# TASK GOAL:
Show each line from the listing that includes the word "introduces".

# RECORDED INFORMATION:
====================

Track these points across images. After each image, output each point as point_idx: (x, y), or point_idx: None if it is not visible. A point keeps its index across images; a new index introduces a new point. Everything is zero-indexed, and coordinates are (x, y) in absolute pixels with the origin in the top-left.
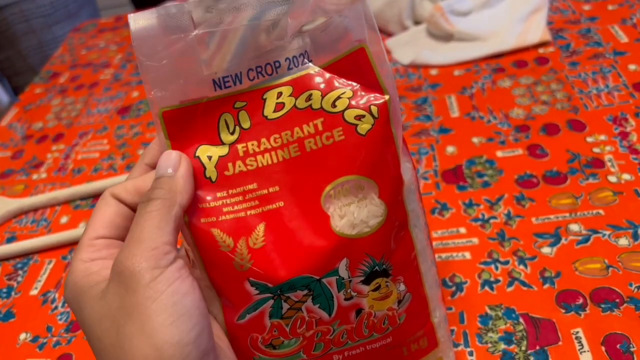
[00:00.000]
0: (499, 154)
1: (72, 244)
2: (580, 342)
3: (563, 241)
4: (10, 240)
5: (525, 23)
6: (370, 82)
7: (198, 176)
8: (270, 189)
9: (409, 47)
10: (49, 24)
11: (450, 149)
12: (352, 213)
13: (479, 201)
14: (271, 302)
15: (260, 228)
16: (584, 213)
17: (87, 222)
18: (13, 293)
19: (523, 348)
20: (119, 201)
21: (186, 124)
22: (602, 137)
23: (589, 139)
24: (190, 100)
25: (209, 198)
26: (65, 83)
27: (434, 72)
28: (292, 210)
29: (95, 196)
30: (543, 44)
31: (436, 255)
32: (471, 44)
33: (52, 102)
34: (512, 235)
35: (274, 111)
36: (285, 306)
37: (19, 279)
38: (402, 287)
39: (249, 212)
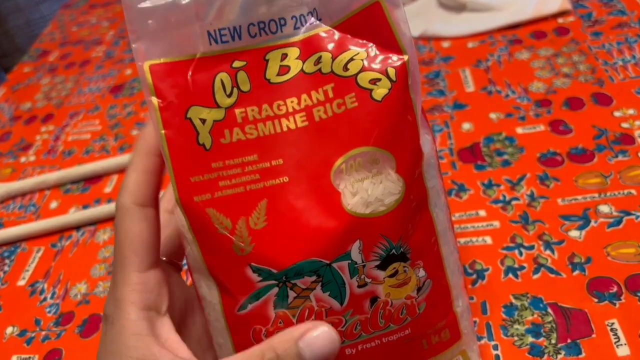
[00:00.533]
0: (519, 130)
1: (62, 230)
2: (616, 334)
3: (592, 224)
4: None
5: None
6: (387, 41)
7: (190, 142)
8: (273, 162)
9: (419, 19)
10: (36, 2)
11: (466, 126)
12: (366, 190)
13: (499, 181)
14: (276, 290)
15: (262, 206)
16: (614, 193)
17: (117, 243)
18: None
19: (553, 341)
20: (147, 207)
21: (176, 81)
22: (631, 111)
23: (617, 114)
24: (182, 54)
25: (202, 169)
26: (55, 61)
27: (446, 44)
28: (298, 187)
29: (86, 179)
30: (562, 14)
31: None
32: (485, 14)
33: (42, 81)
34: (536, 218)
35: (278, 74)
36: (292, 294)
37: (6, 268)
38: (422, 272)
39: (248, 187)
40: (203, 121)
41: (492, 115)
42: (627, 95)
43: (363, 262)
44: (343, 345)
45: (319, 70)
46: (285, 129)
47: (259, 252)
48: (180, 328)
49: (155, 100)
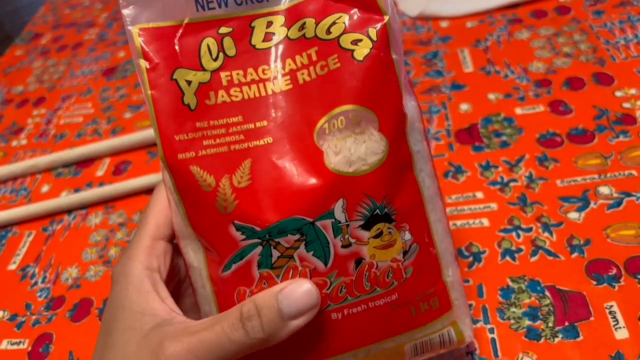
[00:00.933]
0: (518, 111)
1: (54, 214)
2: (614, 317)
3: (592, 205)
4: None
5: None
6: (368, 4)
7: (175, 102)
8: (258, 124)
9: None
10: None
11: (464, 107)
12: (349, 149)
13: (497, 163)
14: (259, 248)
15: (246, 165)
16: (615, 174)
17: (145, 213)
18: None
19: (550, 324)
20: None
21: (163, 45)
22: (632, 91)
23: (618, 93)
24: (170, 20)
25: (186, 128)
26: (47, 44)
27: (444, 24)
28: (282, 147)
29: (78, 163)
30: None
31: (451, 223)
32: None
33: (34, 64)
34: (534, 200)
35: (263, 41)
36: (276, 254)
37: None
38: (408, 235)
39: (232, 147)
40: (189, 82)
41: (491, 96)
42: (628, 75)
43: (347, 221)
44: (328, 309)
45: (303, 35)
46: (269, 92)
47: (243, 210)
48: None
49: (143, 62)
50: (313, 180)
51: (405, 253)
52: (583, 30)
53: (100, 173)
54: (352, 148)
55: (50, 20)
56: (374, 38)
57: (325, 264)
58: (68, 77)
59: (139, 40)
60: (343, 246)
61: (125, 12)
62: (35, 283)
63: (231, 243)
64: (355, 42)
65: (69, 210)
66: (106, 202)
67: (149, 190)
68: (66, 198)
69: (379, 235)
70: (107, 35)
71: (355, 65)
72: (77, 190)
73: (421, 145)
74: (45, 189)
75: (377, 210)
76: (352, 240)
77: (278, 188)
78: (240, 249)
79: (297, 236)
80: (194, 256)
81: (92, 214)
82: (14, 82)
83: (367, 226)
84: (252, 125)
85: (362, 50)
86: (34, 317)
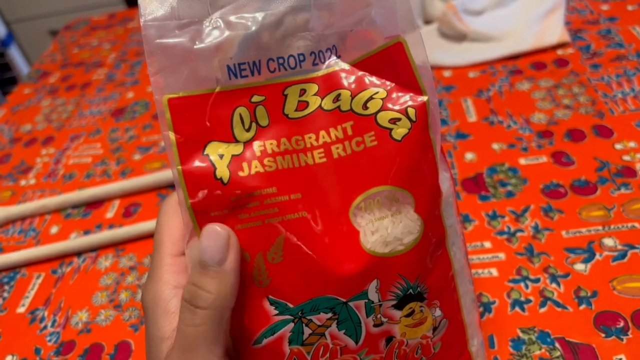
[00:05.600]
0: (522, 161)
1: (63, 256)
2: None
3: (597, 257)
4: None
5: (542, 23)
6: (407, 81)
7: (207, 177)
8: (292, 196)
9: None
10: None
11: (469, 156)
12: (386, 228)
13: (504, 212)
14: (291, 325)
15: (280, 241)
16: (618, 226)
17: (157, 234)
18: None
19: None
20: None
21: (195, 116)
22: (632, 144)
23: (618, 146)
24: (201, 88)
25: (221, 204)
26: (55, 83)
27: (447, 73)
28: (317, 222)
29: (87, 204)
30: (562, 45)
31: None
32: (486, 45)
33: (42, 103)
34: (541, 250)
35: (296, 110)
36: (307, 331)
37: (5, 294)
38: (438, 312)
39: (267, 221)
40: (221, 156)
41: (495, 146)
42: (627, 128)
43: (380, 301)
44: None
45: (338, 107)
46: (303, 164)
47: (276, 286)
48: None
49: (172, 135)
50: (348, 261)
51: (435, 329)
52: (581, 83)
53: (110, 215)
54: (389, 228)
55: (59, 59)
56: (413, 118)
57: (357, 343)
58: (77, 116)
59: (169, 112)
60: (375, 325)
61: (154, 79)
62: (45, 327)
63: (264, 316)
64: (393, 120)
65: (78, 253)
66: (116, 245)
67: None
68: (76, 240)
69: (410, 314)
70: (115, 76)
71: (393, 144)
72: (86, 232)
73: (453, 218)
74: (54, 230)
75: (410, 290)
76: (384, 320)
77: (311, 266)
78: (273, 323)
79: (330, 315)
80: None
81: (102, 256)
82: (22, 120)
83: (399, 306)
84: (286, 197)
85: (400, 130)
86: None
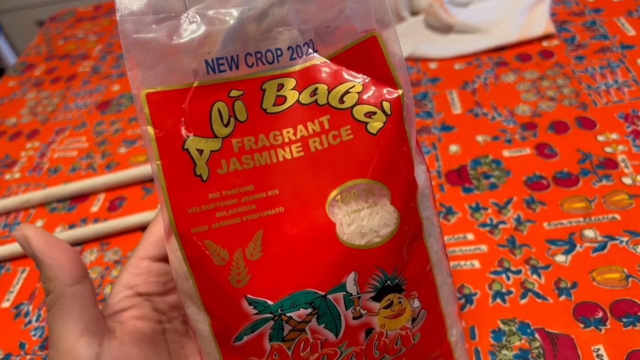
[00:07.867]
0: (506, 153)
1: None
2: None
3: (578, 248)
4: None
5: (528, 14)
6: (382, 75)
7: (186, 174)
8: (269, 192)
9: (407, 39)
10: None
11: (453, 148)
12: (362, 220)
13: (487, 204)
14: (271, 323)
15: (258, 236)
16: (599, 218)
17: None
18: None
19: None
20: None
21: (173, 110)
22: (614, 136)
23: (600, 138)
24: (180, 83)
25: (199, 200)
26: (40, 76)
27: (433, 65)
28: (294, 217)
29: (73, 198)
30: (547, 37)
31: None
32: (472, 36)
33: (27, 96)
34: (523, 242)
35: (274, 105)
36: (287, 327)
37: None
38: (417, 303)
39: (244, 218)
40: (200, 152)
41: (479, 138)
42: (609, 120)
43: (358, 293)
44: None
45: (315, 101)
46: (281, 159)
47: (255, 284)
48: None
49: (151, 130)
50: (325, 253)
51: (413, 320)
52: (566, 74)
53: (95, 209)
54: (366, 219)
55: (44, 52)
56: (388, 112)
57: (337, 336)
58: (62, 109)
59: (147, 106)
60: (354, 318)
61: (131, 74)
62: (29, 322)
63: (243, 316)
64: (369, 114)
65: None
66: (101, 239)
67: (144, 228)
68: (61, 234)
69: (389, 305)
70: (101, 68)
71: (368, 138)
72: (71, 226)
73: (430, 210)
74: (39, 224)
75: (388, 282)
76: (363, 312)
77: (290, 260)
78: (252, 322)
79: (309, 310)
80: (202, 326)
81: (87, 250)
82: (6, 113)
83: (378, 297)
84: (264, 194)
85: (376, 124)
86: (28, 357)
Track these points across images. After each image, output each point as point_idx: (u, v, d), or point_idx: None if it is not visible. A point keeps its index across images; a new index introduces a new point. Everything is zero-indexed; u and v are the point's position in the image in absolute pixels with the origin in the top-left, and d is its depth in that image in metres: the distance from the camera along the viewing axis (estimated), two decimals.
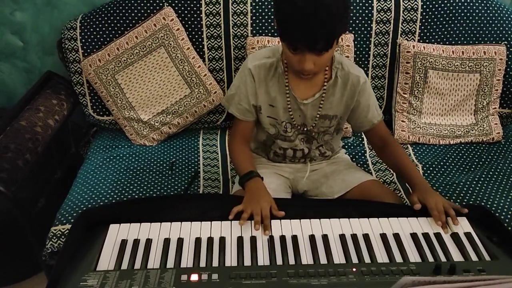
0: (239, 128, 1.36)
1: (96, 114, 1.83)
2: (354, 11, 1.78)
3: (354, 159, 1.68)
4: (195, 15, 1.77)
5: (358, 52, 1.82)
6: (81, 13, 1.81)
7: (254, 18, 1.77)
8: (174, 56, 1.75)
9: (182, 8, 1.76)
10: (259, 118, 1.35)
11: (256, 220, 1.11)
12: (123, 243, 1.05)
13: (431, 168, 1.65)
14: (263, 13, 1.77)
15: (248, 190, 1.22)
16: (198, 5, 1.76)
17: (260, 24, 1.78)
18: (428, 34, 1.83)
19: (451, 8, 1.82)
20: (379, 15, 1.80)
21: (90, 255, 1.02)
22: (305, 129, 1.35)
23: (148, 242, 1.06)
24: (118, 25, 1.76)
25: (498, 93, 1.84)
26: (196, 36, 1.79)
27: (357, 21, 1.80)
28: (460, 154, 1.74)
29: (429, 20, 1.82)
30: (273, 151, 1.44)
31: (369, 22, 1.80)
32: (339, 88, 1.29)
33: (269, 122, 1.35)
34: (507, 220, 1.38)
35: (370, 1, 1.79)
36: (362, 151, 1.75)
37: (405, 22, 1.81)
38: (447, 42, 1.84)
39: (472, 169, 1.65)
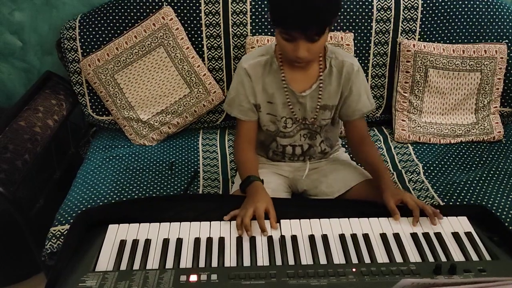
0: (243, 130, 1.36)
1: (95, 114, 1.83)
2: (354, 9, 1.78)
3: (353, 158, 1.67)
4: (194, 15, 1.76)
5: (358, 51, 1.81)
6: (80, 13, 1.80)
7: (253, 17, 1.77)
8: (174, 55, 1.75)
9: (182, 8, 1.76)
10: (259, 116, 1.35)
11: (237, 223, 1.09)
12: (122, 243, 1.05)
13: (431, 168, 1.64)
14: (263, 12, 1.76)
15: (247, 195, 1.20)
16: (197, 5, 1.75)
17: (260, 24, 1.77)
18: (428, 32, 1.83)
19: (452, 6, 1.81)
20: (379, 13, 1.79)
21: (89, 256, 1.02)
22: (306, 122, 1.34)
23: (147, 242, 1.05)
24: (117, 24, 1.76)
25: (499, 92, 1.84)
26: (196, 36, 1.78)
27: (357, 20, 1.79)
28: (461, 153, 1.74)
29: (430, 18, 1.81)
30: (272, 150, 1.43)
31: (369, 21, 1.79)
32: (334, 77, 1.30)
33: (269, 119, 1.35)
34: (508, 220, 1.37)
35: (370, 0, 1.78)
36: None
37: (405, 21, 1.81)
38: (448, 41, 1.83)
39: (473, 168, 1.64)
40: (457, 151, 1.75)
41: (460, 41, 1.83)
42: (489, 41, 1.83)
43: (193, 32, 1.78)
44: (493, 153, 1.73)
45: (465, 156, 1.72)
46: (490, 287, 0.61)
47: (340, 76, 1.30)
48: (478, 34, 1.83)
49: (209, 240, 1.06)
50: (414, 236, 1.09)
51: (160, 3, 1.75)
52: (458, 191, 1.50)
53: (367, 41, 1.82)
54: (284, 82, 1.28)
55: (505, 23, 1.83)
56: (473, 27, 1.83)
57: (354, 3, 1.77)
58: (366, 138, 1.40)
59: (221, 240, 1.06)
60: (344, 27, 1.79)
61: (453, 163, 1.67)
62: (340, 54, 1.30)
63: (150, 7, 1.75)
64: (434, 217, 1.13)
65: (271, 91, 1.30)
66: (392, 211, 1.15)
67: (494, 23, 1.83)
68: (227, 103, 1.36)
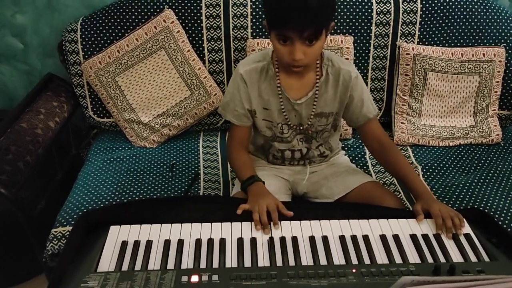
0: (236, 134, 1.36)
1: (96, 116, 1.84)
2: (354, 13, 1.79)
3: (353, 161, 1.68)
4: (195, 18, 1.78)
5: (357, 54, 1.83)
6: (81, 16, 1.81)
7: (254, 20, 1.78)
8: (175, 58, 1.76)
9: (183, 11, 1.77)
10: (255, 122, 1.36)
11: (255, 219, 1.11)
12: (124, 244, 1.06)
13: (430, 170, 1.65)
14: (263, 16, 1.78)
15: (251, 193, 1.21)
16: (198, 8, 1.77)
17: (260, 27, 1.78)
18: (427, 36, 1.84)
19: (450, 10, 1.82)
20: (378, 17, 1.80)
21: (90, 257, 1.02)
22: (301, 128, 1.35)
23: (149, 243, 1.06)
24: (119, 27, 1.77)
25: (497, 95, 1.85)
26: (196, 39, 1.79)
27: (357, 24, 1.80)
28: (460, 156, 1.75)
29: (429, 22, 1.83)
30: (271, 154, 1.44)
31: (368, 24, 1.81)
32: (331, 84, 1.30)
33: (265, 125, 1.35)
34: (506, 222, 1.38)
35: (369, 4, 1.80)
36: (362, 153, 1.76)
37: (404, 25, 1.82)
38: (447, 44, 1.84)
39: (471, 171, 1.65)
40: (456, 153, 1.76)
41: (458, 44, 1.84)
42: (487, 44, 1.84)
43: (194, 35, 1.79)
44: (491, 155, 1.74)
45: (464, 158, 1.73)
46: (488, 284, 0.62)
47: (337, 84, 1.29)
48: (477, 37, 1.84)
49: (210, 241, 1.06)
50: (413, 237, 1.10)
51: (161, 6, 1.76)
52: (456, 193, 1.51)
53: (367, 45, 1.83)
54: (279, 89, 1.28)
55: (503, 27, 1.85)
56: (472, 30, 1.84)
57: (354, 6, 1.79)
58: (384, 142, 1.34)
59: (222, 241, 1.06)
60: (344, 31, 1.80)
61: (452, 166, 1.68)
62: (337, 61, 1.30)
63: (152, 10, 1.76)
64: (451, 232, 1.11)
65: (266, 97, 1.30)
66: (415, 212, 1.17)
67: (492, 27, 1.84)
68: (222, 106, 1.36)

====================

# OUTPUT:
Track these points across images. After each image, output each point as point_idx: (x, y), or point_idx: None if it is not visible. A point keeps its index across images; a new index introduces a new point. Everything is zero-indexed, and coordinates are (x, y) in absolute pixels with the origin in the top-left.
Track these points across images. After each image, output each point as point_idx: (u, v, d), or point_idx: None if it is not visible. A point keeps its index across images; a new index introduces a new point. Everything is zero-indexed; u and v are the point's position in the image in absolute pixels with the origin in the top-left, and d is its depth in that image in metres: the distance from the camera along the viewing axis (estimated), two decimals.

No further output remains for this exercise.